Nixon photographed the four Brown sisters (his wife, Bebe, and her three siblings) once a year beginning in 1975. The forty black-and-white photos capture the women over four decades, while the Vergara series looks at the life of a single building in Los Angeles over a span of thirty-three years, 1980-2013. In a way, we know more about the various lives of the building than we do about the Brown sisters. At least the building comes with identifiers. In 1980, when Vergara first photographed 10828 S. Avalon, the building was a bleach-white storefront church, "The Greater Mt. Calvary Missionary Baptist Church." Sixteen years later, it morphed into "Joe's Auto Parts." Fast forward to 2013 and the building is now a house for sale, complete with a yard and fence.

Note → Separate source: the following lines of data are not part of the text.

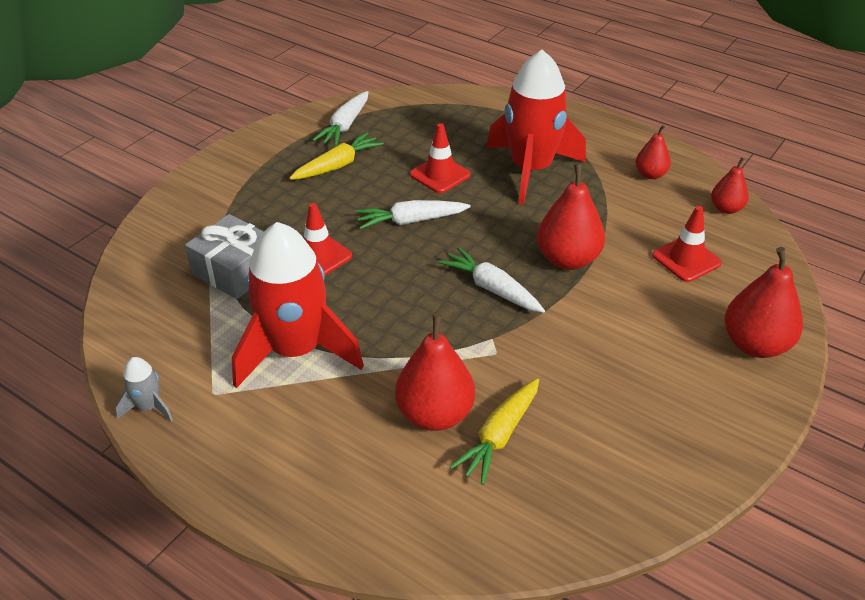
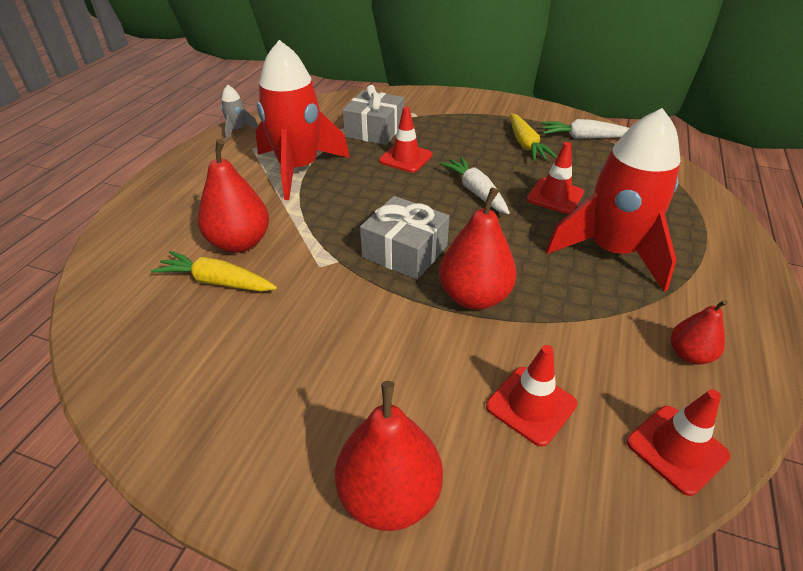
camera: 75 degrees right, 0 degrees up
(337, 166) = (525, 144): yellow carrot -> yellow carrot turned 45 degrees clockwise
(492, 289) = (405, 251): white carrot -> grey gift
(726, 209) = (676, 449): red pear -> red traffic cone

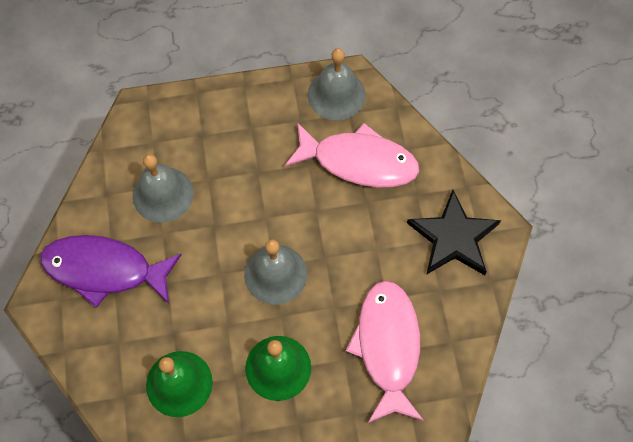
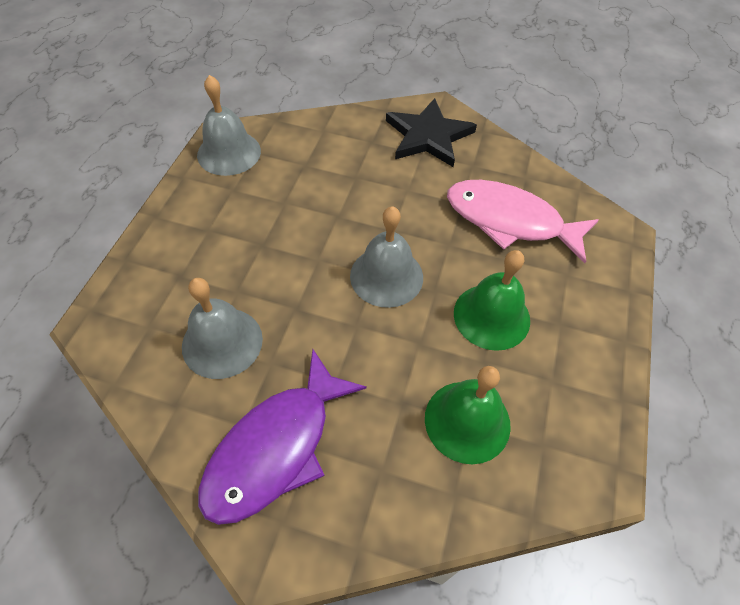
camera: 65 degrees left, 10 degrees down
(359, 161) = (310, 165): pink fish -> none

Vergara's Avalon series captures the physical and demographic changes in a Los Angeles neighborhood. Is his intent to show the renaissance of a neighborhood or reflect on its forgotten past? In Nixon's work, we look for hints in the shifting intimacies between each photo, the play of light, an expression on a face, what time does to us. The Brown sisters aren't even named. Still, we travel with them over forty years. We imagine their stories. We catch glimpses of our own lives. We know them and we don't.

In her 1977 seminal collection of essays, On Photography, Susan Sontag wrote, that “to take a photograph is to participate in another person's mortality, vulnerability, mutability. Precisely by slicing out this moment and freezing it, all photographs testify to time's relentless melt.”

Buildings and people change, but of course, not in the same ways. Human beings tell the most important stories just by living each day. One glance, one new wrinkle, one new grip of the hand and the story of the photograph changes, and with it our empathy for its subject.

Camilo José Vergara's work will be featured in SAAM's exhibition, Down These Mean Streets, opening April 14, 2017.